**PROVIDED TEXT:**
Microsoft Extends the Media Center PC You Have Permission To Not Put the Computer in Your Living Room Eric Grevstad
Mon 1/12/04 -- In November 2002, Microsoft launched Windows XP Media Center Edition -- a software platform that turned the home PC into a hub for digital entertainment ranging from DVD movies and digital-music playlists to digital-photo slide shows and TV viewing and recording. The software giant also touted the Smart Display, a second, wirelessly connected LCD monitor that consumers could carry to other rooms of the house to surf the Web, check e-mail, or peruse digital pictures.
Today, the Smart Display is dead as a doornail; nobody wanted to pay $1,000-plus for a dumb, diskless touch screen when they could access the desktop via a far more functional, wirelessly networked notebook or Tablet PC. And for all the hype about the Media Center as a "living-room PC," the home computer is still usually found in the den or family room, not in the living room alongside the TV.
But Microsoft is still keen on connecting the two. At last week's Consumer Electronics Show (CES) keynote in Las Vegas, chairman Bill Gates introduced the company's latest bid to own the home: Windows Media Center Extender Technology.

**RAW DATA:**
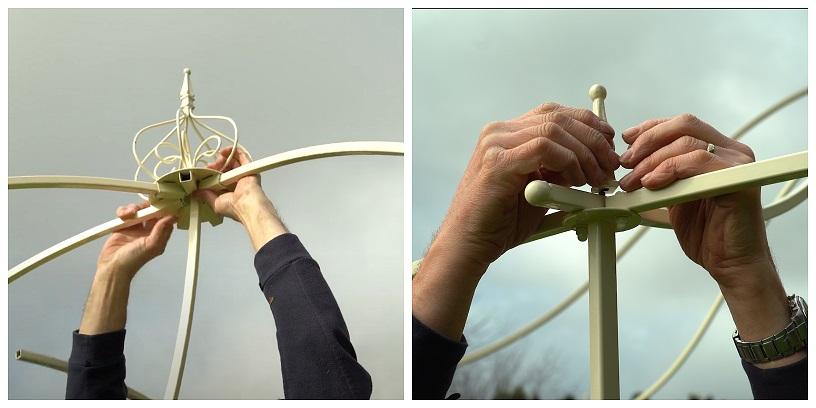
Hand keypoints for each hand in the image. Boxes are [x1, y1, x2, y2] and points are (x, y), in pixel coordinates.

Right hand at [81, 202, 174, 334]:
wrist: (112, 267)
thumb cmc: (133, 261)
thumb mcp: (151, 245)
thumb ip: (161, 231)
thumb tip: (172, 217)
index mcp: (159, 235)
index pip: (166, 218)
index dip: (165, 209)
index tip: (163, 201)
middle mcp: (149, 230)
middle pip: (152, 211)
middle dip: (148, 206)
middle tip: (144, 205)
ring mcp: (136, 227)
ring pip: (138, 210)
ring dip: (134, 208)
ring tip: (130, 214)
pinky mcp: (123, 226)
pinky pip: (125, 213)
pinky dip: (124, 212)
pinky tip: (123, 217)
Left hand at [195, 147, 287, 249]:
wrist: (245, 205)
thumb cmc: (233, 207)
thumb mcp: (214, 202)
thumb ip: (205, 195)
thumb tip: (196, 192)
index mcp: (229, 189)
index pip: (219, 177)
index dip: (211, 172)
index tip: (204, 171)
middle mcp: (236, 181)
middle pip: (225, 167)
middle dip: (216, 164)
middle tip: (211, 166)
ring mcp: (242, 174)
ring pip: (233, 160)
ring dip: (224, 157)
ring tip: (218, 157)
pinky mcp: (248, 167)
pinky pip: (242, 155)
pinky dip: (234, 150)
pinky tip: (226, 151)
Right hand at [434, 103, 617, 270]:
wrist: (469, 243)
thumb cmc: (501, 220)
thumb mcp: (540, 188)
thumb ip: (560, 169)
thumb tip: (596, 161)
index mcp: (507, 134)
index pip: (554, 112)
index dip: (587, 123)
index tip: (608, 142)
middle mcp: (499, 132)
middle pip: (558, 116)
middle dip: (593, 138)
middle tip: (610, 163)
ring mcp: (495, 144)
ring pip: (554, 129)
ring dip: (584, 153)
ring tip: (596, 178)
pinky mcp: (497, 162)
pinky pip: (543, 148)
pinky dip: (567, 162)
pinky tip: (574, 181)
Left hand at [619, 114, 800, 366]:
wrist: (729, 263)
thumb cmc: (706, 233)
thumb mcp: (672, 196)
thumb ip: (659, 174)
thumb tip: (628, 163)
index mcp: (717, 150)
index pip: (681, 124)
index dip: (650, 128)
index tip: (626, 141)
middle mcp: (730, 152)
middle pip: (683, 126)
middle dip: (647, 142)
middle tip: (625, 162)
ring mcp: (737, 164)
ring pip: (687, 143)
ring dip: (652, 161)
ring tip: (633, 181)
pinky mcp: (739, 180)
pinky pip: (699, 162)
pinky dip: (671, 169)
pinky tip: (652, 182)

**DIRECTIONS:**
(1) From the article on Microsoft's Media Center PC, list every form of digital entertainment that Windows XP Media Center Edition was said to make the home PC a hub for.
(2) From the article on Microsoft's Media Center PC, return the passage starting with "But Microsoft is" and going on through "Center Extender Technology.".

**ANSWERS TO EACH TASK:**
(1)
- DVD movies
- digital-music playlists
- digital-photo slide shows
- TV viewing and recording

(2)
But Microsoft is still keen on connecting the two. At last week's Consumer Electronics Show (CES) keynote in Las Vegas, chairman Bill Gates introduced the company's latest bid to own the home: Windows Media Center Extender Technology.